The article subjects the reader to a “woe is me” rant, where the world would be perfect if everyone just agreed with Mr. Packer.  As long as the Brookings Institute had sole possession of the podium, intellectual integrity was assured.  Ruination came when the Heritage Foundation and American Enterprise Institute gave conservatives a voice in the political process.

No diatribe would be complete without a class warfare discussion.

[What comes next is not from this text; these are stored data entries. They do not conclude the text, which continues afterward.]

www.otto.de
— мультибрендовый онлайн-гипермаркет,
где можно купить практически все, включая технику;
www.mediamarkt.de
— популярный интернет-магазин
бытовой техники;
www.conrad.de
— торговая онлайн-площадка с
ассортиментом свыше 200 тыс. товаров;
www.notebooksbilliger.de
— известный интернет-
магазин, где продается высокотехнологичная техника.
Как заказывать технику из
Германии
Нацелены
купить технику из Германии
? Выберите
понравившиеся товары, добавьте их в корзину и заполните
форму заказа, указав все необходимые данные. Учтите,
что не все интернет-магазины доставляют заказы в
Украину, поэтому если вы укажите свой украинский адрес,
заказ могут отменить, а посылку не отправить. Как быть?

He laments the erosion of the middle class but fails to acknowledge that much of this is due to entitlement programs which have bred dependence and and shackled the taxpayer with extraordinary levels of debt which eventually will have to be paid.  One must ask the question:  In the progressive’s view is there such a concept as an unnecessary social program, even if it is fails to achieve the promised results and is so poorly administrated that it threatens to bankrupt the country?   Omitted in the discussion is one of the most profound impediments to middle class sustainability: the proliferation of single parent families and the adverse economic impact on standard of living.

The concept of the broken American dream or contract is easy to manipulate and a technique often used by liberal writers to justify their arguments.  In the extreme any circumstance other than perfection could qualify for inclusion and examples usually lay blame on the system rather than the individual.  If a child with multiple siblings is raised by an uneducated single mother, who is to blame if this translates into another broken American dream?  

Dashed American dreams go both ways.  Prior to the watershed year of 1978 a good friend, who is now a practicing attorney, had ambitions about training to be a physician.  He attended UCLA, received excellent grades in premed, and scored well on the MCAT examinations.  Despite his qualifications, he was not accepted to medical school because of a quota system.  His contract was just as broken as the intercity child who fails to finish high school.        

When reading this article, one has the impression the author secretly realizes his view of the world and how to solve its problems are untenable.  Packer and others like him want to believe the New Deal, the Great Society, and the Obama agenda will secure a perfect society; it is unbearable to admit the promise of socialism is a hollow one and unsustainable over long periods of time.  Contrary to Mr. Packer’s naive account, there were no less problems prior to 1978.  The difference is most of us dealt with them individually rather than relying on government agencies and wide eyed Pollyannas who averred with enough money and regulations Utopia was at hand.